Data on usual weekly earnings are collected as part of the Current Population Survey, a nationwide sample survey of households in which respondents are asked, among other things, how much each wage and salary worker usually earns. Data shown in this release are not seasonally adjusted unless otherwise specified. Highlights from fourth-quarter data are:

  • Seasonally adjusted median weekly earnings were $751 in the fourth quarter of 2010, an increase of 0.8 percent from the previous quarter, $745.
  • On a not seasonally adjusted basis, median weekly earnings were $752 in the fourth quarter of 2010. Women who usually worked full time had median weekly earnings of $679, or 81.8 percent of the $830 median for men.
  • The female-to-male earnings ratio varied by race and ethnicity. White women earned 81.1 percent of their male counterparts, compared with black (96.2 percent), Asian (75.9 percent), and Hispanic women (89.9 percent).
  • Among the major race and ethnicity groups, median weekly earnings for black men working at full-time jobs were $629 per week or 73.4 percent of the median for white men ($857). The difference was less among women, as black women's median earnings ($605) were 87.1 percent of those for white women ($695). Overall, median earnings of Hispanics who worked full time ($539) were lower than those of blacks ($614), whites ($772), and Asians ($828).
  • Usual weekly earnings of full-time workers varied by age. Among men, those age 55 to 64 had the highest median weekly earnings, $1,003. Usual weekly earnings were highest for women age 35 to 44 and age 55 to 64, $737 and $742, respectively. Among all full-time workers, usual weekly earnings were lowest for those age 16 to 24 ($443).

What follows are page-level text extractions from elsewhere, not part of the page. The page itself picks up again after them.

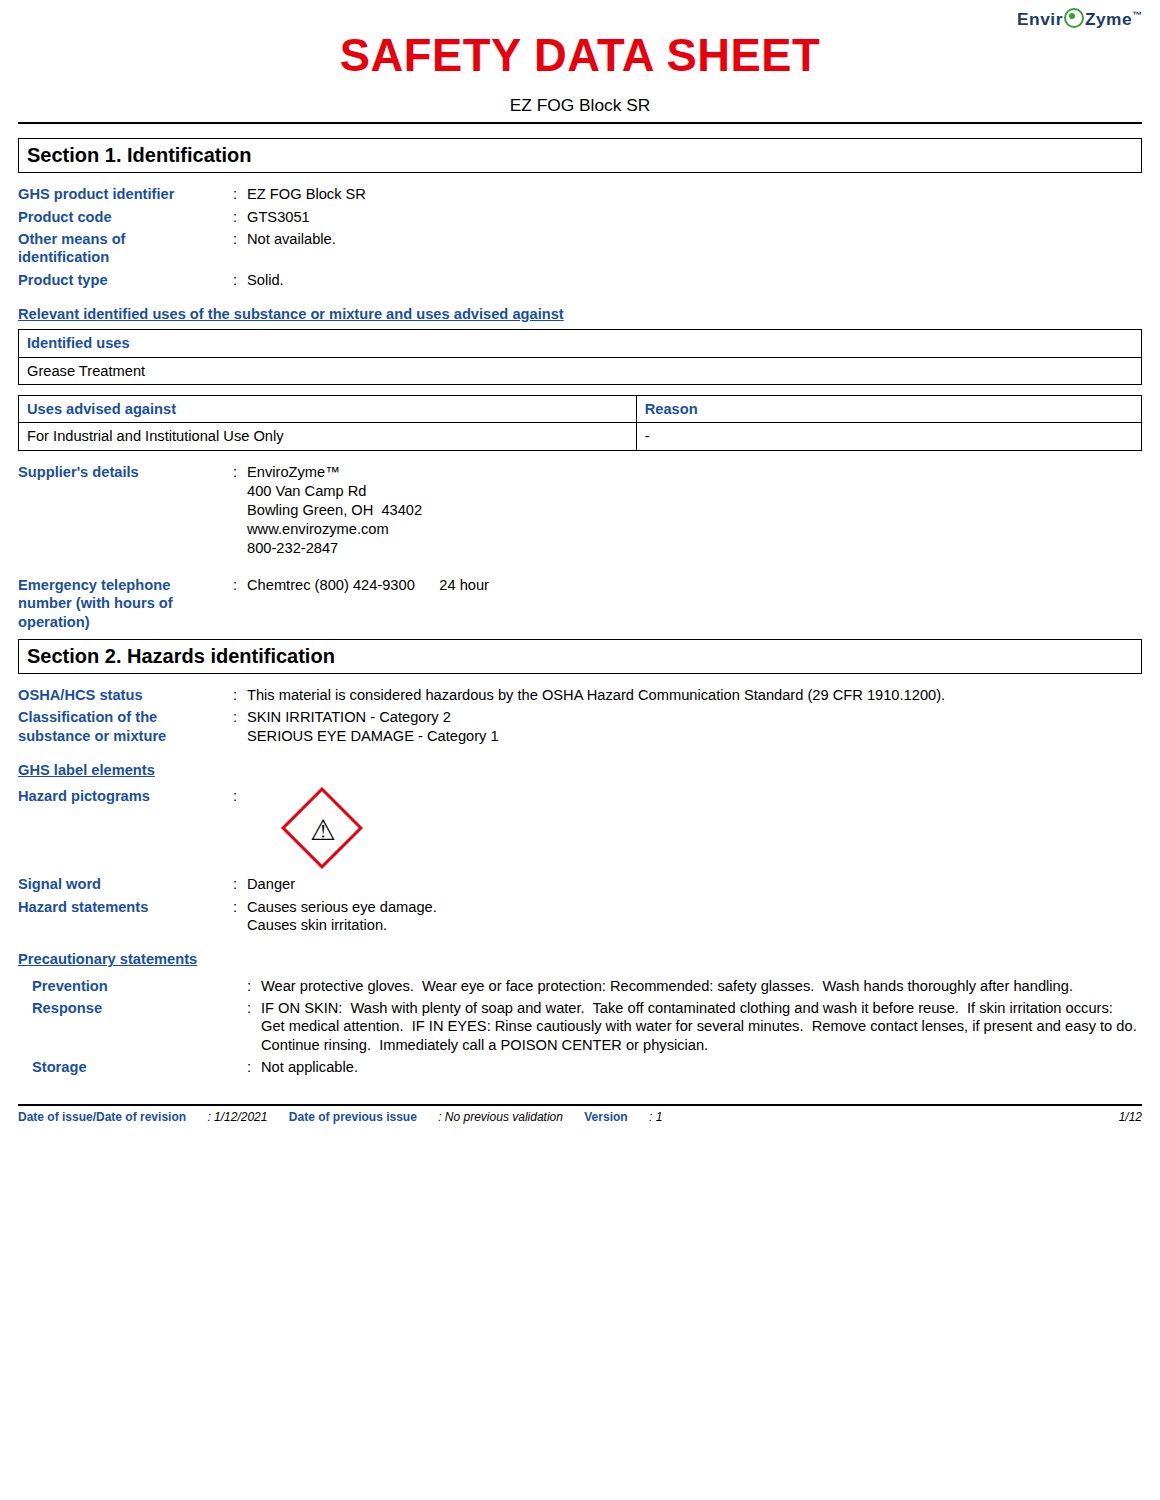Envir Zyme™
SAFETY DATA SHEET
EZ FOG Block SR
Section 1. Identification
| GHS product identifier | : | EZ FOG Block SR |
| Product code | : | GTS3051 |
| Other means of identification | : | Not available. |
| Product type | : | Solid. |
Relevant identified uses of the substance or mixture and uses advised against
| Identified uses |
| --- |
| Grease Treatment |
| Uses advised against | Reason |
| --- | --- |
| For Industrial and Institutional Use Only | - |
| Supplier's details | : | EnviroZyme™ 400 Van Camp Rd Bowling Green, OH 43402 www.envirozyme.com 800-232-2847 |
| Emergency telephone number (with hours of operation) | : | Chemtrec (800) 424-9300 24 hour |
Section 2. Hazards identification
| OSHA/HCS status | : | This material is considered hazardous by the OSHA Hazard Communication Standard (29 CFR 1910.1200). |
| Classification of the substance or mixture | : | SKIN IRRITATION - Category 2 SERIOUS EYE DAMAGE - Category 1 |
GHS label elements
| Hazard pictograms | : | ⚠ |
| Signal word | : | Danger |
| Hazard statements | : | Causes serious eye damage. Causes skin irritation. |
Precautionary statements
| Prevention | : | Wear protective gloves. Wear eye or face protection: Recommended: safety glasses. Wash hands thoroughly after handling. |
| Response | : | IF ON SKIN: Wash with plenty of soap and water. Take off contaminated clothing and wash it before reuse. If skin irritation occurs: Get medical attention. IF IN EYES: Rinse cautiously with water for several minutes. Remove contact lenses, if present and easy to do. Continue rinsing. Immediately call a POISON CENTER or physician. |
| Storage | : | Not applicable. |
Date of issue/Date of revision : 1/12/2021 Date of previous issue : No previous validation Version : 1
1/12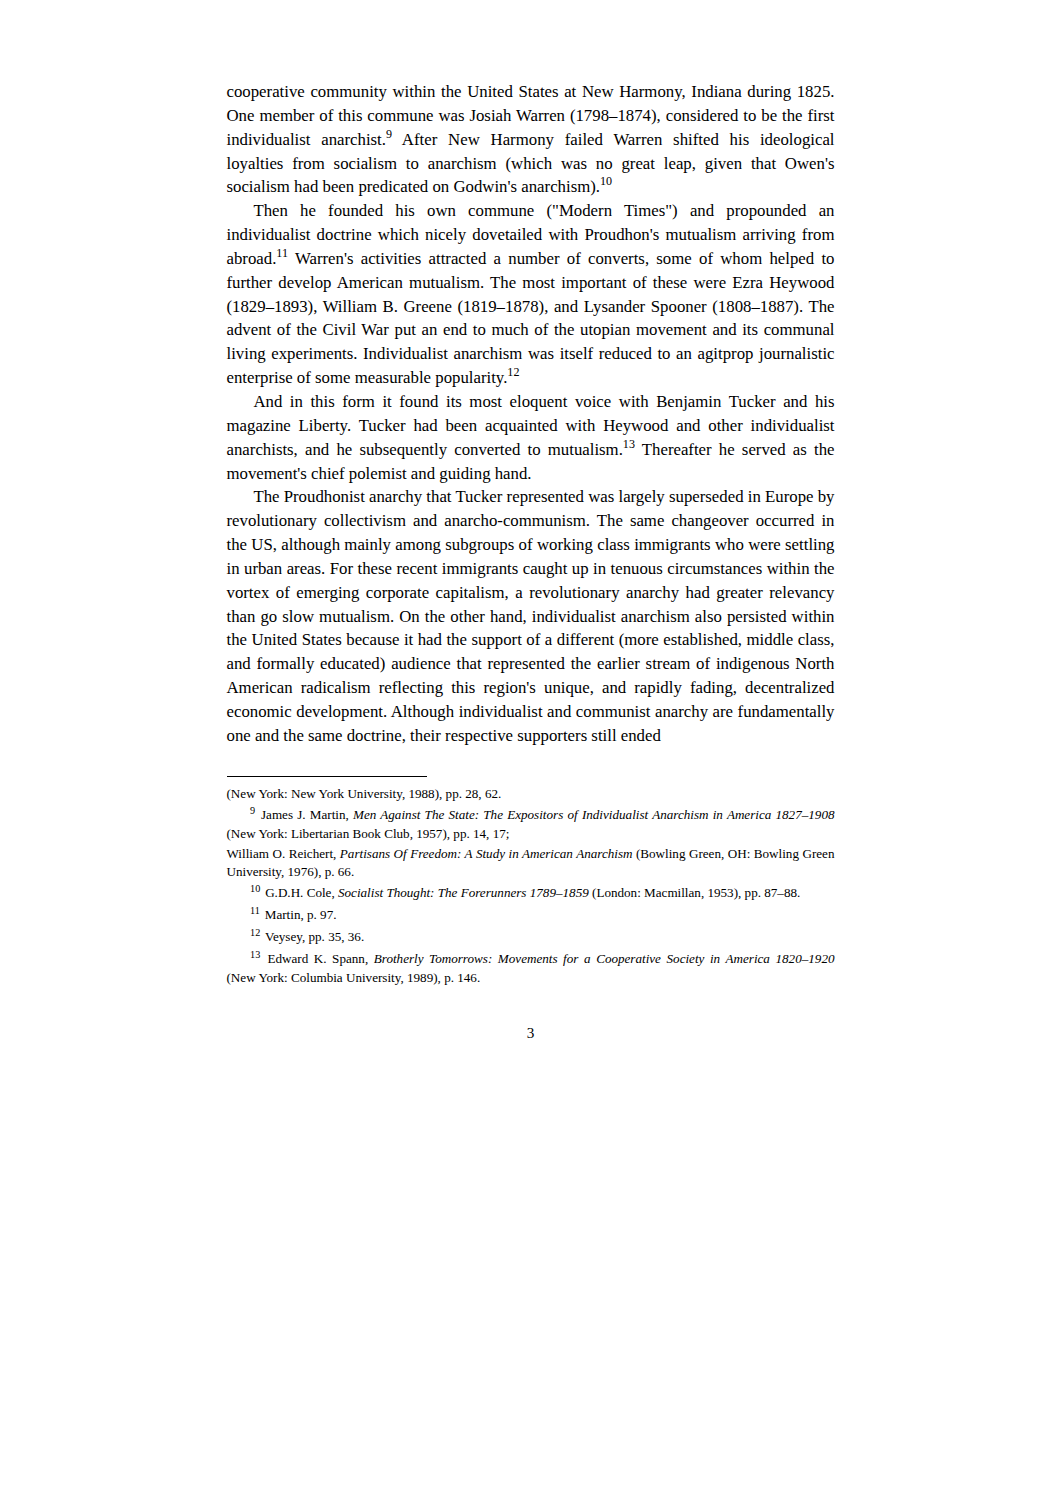cooperative community within the United States at New Harmony, Indiana during 1825. One member of this commune was Josiah Warren (1798–1874), considered to be the first individualist anarchist.9 After New Harmony failed Warren shifted his ideological loyalties from socialism to anarchism (which was no great leap, given that Owen's socialism had been predicated on Godwin's anarchism).10
Then he founded his own commune ("Modern Times") and propounded an individualist doctrine which nicely dovetailed with Proudhon's mutualism arriving from abroad.11 Warren's activities attracted a number of converts, some of whom helped to further develop American mutualism. The most important of these were Ezra Heywood (1829–1893), William B. Greene (1819–1878), and Lysander Spooner (1808–1887). The advent of the Civil War put an end to much of the utopian movement and its communal living experiments. Individualist anarchism was itself reduced to an agitprop journalistic enterprise of some measurable popularity.12
And in this form it found its most eloquent voice with Benjamin Tucker and his magazine Liberty. Tucker had been acquainted with Heywood and other individualist anarchists, and he subsequently converted to mutualism.13 Thereafter he served as the movement's chief polemist and guiding hand.
The Proudhonist anarchy that Tucker represented was largely superseded in Europe by revolutionary collectivism and anarcho-communism. The same changeover occurred in the US, although mainly among subgroups of working class immigrants who were settling in urban areas. For these recent immigrants caught up in tenuous circumstances within the vortex of emerging corporate capitalism, a revolutionary anarchy had greater relevancy than go slow mutualism. On the other hand, individualist anarchism also persisted within the United States because it had the support of a different (more established, middle class, and formally educated) audience that represented the earlier stream of indigenous North American radicalism reflecting this region's unique, and rapidly fading, decentralized economic development. Although individualist and communist anarchy are fundamentally one and the same doctrine, their respective supporters still ended
(New York: New York University, 1988), pp. 28, 62.
9 James J. Martin, Men Against The State: The Expositors of Individualist Anarchism in America 1827–1908 (New York: Libertarian Book Club, 1957), pp. 14, 17;
William O. Reichert, Partisans Of Freedom: A Study in American Anarchism (Bowling Green, OH: Bowling Green University, 1976), p. 66.
10 G.D.H. Cole, Socialist Thought: The Forerunners 1789–1859 (London: Macmillan, 1953), pp. 87–88.
11 Martin, p. 97.
12 Veysey, pp. 35, 36.
13 Edward K. Spann, Brotherly Tomorrows: Movements for a Cooperative Society in America 1820–1920 (New York: Columbia University, 1989), p. 146.
3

  • Among the major occupational groups, persons employed full time in management, professional, and related occupations had the highest median weekly earnings – $1,267 for men and $937 for women. Men and women employed in service jobs earned the least, $585 and $421, respectively.
  • By educational attainment, full-time workers age 25 and over without a high school diploma had median weekly earnings of $438, compared with $633 for high school graduates (no college) and $1,139 for those holding at least a bachelor's degree. Among college graduates with advanced degrees (professional or master's degree and above), the highest earning 10 percent of male workers made $3,383 or more per week, compared with $2,216 or more for their female counterparts.